Descongelar mal la carne puedes ser perjudicial para la salud
Descongelar mal una pieza de carne no solo puede arruinar su textura y sabor, sino que también puede poner en riesgo nuestra salud. Como recuerda la Agencia Española de Seguridad Alimentaria y Nutrición (AESAN), «las bacterias que quedaron inactivas al congelar pueden reactivarse al alcanzar temperaturas superiores a 4 °C». Por eso es fundamental que la carne nunca pase demasiado tiempo en la llamada “zona de peligro” (entre 4 °C y 60 °C), donde las bacterias proliferan rápidamente.
Mejores formas de descongelar la carne
Hay tres maneras seguras de descongelar la carne, y todas tienen algo en común: tiempo y previsión.
- En la nevera: Es la opción más segura y la que mejor preserva la textura de la carne. Basta con trasladar la pieza del congelador al frigorífico y dejar que se descongele lentamente, entre 4 y 24 horas dependiendo del tamaño. Una bandeja debajo evitará que los jugos contaminen otros alimentos. Según la OCU, «esta es la única técnica que permite volver a congelar la carne si al final no se consume, siempre que no haya pasado más de un par de días en la nevera».
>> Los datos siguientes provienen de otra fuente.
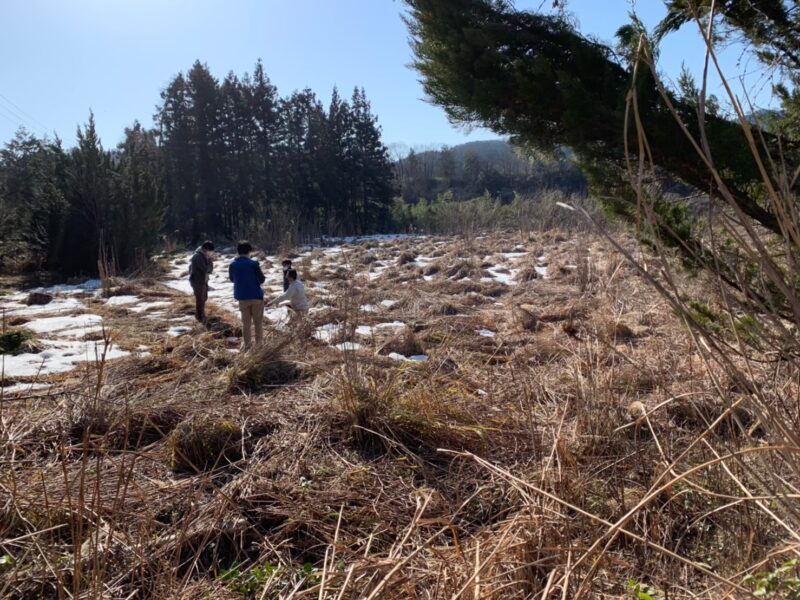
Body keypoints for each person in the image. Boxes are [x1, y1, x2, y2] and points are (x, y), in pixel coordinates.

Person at [228, 241, 266, 350]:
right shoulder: (253, 264)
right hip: (256, 296)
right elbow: (261, 279)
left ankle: (247, 346)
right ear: (249, 251)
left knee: (246, 324)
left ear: (238, 251)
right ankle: (259, 346)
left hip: (242, 297)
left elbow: (232, 279)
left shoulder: (233, 265)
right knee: (258, 323)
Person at [189, 241, 214, 323]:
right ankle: (200, 317)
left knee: (204, 298)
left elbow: (209, 271)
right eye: (210, 250)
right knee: (200, 300)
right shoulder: (198, 256)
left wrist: (209, 261)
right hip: (197, 281)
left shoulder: (203, 255)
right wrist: (210, 260)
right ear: (205, 249)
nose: (211, 252)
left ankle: (200, 315)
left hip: (203, 280)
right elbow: (206, 269)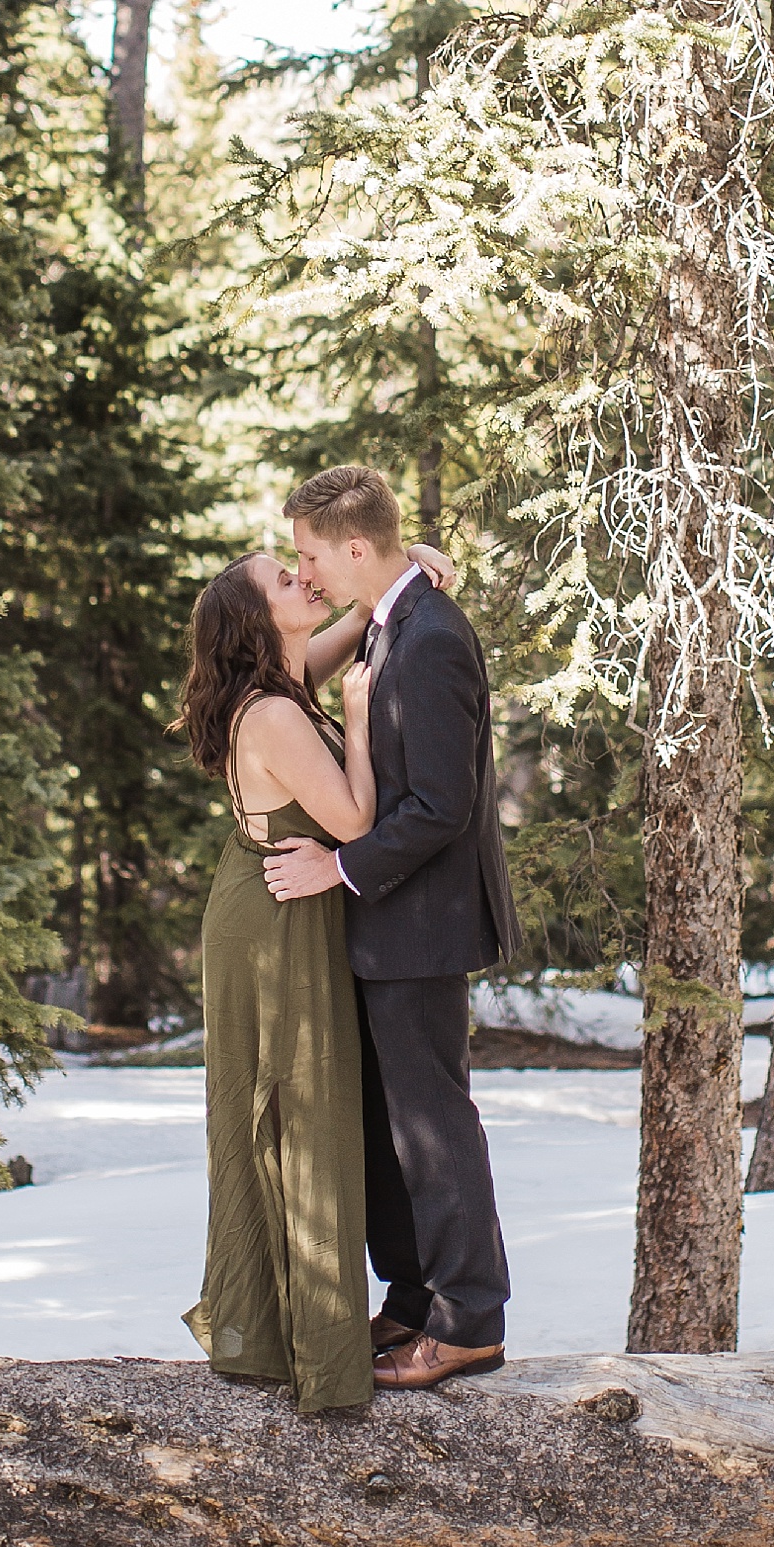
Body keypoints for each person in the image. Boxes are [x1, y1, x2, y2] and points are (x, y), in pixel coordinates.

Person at [175, 539, 453, 1412]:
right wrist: (361, 722)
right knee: (295, 1106)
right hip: (276, 919)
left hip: (277, 899)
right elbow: (357, 815)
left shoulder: (285, 675)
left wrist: (405, 563)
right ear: (258, 622)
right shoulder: (275, 715)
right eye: (283, 579)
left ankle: (288, 1325)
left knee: (301, 1105)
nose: (303, 580)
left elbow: (360, 614)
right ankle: (301, 1343)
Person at [264, 466, 522, 1390]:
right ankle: (411, 1299)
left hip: (423, 925)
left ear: (358, 549)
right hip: (388, 925)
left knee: (433, 1125)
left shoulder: (432, 641)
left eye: (311, 553)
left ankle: (468, 1321)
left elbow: (442, 807)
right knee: (391, 1125)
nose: (306, 570)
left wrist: (336, 867)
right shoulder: (391, 616)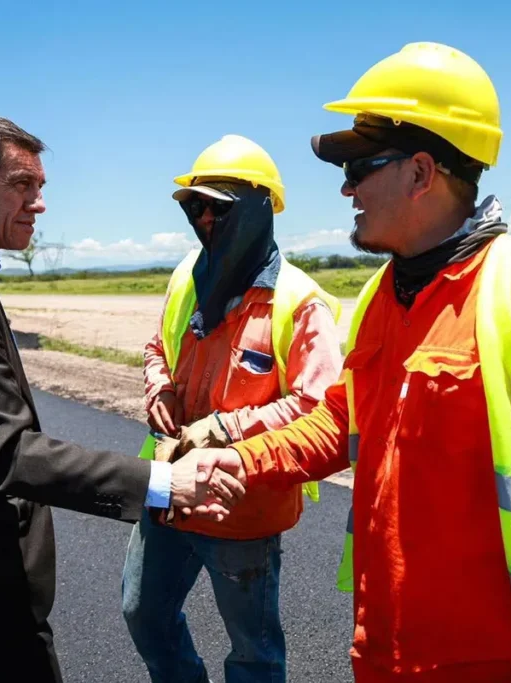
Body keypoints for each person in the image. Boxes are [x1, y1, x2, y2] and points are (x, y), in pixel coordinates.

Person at [192, 42, 511, 682]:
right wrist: (241, 458)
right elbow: (341, 422)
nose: (346, 187)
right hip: (386, 647)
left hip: (498, 661)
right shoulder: (382, 294)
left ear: (422, 173)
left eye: (360, 167)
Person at [0, 112, 242, 683]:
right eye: (20, 185)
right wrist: (163, 482)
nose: (39, 203)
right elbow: (6, 449)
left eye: (40, 186)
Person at [121, 134, 344, 683]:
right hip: (169, 487)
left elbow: (318, 407)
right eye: (195, 206)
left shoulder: (299, 302)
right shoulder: (187, 277)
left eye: (218, 208)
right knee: (143, 611)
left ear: (258, 209)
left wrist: (226, 427)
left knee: (253, 650)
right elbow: (158, 347)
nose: (203, 219)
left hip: (242, 505)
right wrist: (160, 389)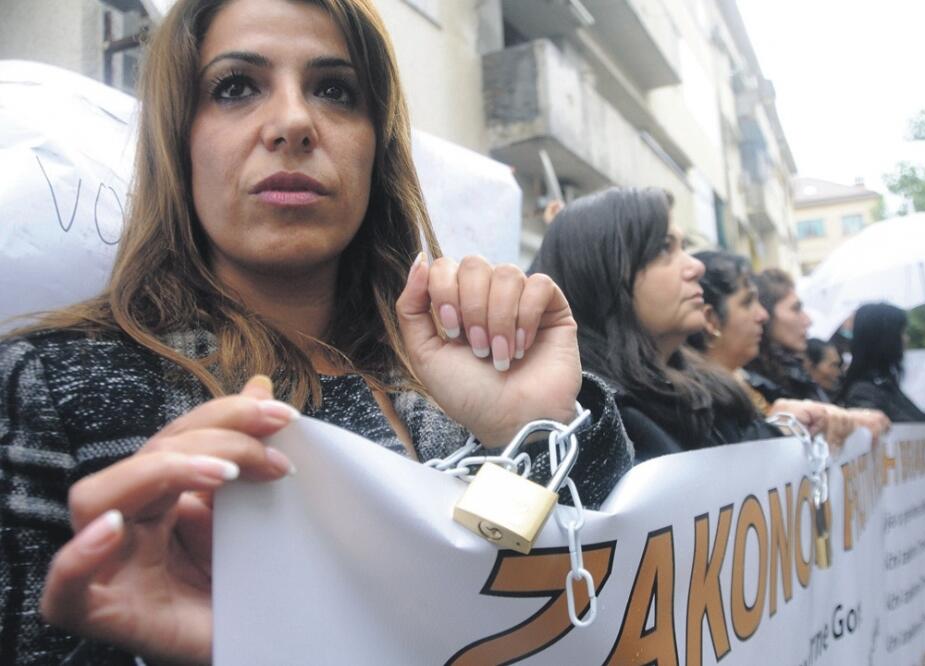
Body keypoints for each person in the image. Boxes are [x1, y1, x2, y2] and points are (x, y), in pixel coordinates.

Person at [0, 1, 633, 663]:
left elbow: (590, 615)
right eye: (235, 87)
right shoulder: (51, 388)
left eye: (335, 90)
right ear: (178, 135)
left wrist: (532, 430)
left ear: (377, 144)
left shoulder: (453, 379)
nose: (294, 122)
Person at [531, 188, 777, 460]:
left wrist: (781, 428)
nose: (697, 267)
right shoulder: (592, 423)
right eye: (663, 247)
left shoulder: (706, 389)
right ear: (602, 273)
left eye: (683, 247)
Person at [690, 250, 875, 446]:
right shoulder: (696, 405)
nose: (762, 315)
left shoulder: (759, 384)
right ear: (710, 319)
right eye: (748, 302)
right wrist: (779, 428)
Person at [838, 303, 925, 423]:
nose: (906, 339)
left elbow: (913, 425)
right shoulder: (863, 393)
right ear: (886, 339)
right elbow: (895, 431)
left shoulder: (885, 383)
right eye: (902, 332)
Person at [744, 268, 829, 404]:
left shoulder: (793, 370)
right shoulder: (752, 383)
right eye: (795, 309)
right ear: (766, 314)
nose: (808, 320)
- En agua fría: Cuando no hay tanto tiempo, sumergir la carne —bien envasada y herméticamente cerrada— en un recipiente con agua fría también es seguro. Conviene cambiar el agua cada 30 minutos para mantenerla fría. Este método es más rápido: un filete de vacuno puede estar listo en una o dos horas.
- En el microondas: Para los más impacientes, el microondas puede ser un aliado, siempre y cuando se use la función específica de descongelado. Eso sí, hay que cocinar la carne inmediatamente después, porque algunas zonas alcanzan temperaturas superiores a 4 °C y pueden empezar a desarrollarse bacterias.
Lo que nunca debes hacer
Tan importante como conocer las buenas prácticas es desterrar las malas. Ni la OCU ni la AESAN recomiendan dejar la carne a temperatura ambiente sobre la encimera durante horas, ni mucho menos al sol. Tampoco es buena idea ponerla bajo agua caliente: no solo afecta a su textura, sino que favorece el desarrollo de microorganismos.
Además, una vez descongelada, la carne no debe volver al congelador si no ha estado siempre refrigerada y en buen estado. Y, por supuesto, si presenta mal olor, color extraño o una textura viscosa tras descongelarla, conviene desecharla.
- Planifica con antelación y utiliza la nevera siempre que puedas.
- Descongela en recipientes cerrados para evitar que los jugos contaminen otros alimentos.
- Cocina la carne cuanto antes una vez descongelada, especialmente si no ha sido en la nevera.
- No dejes que la carne repose a temperatura ambiente más de lo imprescindible.
En definitiva, descongelar bien la carne no requiere nada extraordinario, sólo un poco de previsión y sentido común. Siguiendo estos métodos no solo evitarás riesgos innecesarios, sino que además disfrutarás de una carne más jugosa, con mejor textura y con todo su sabor intacto.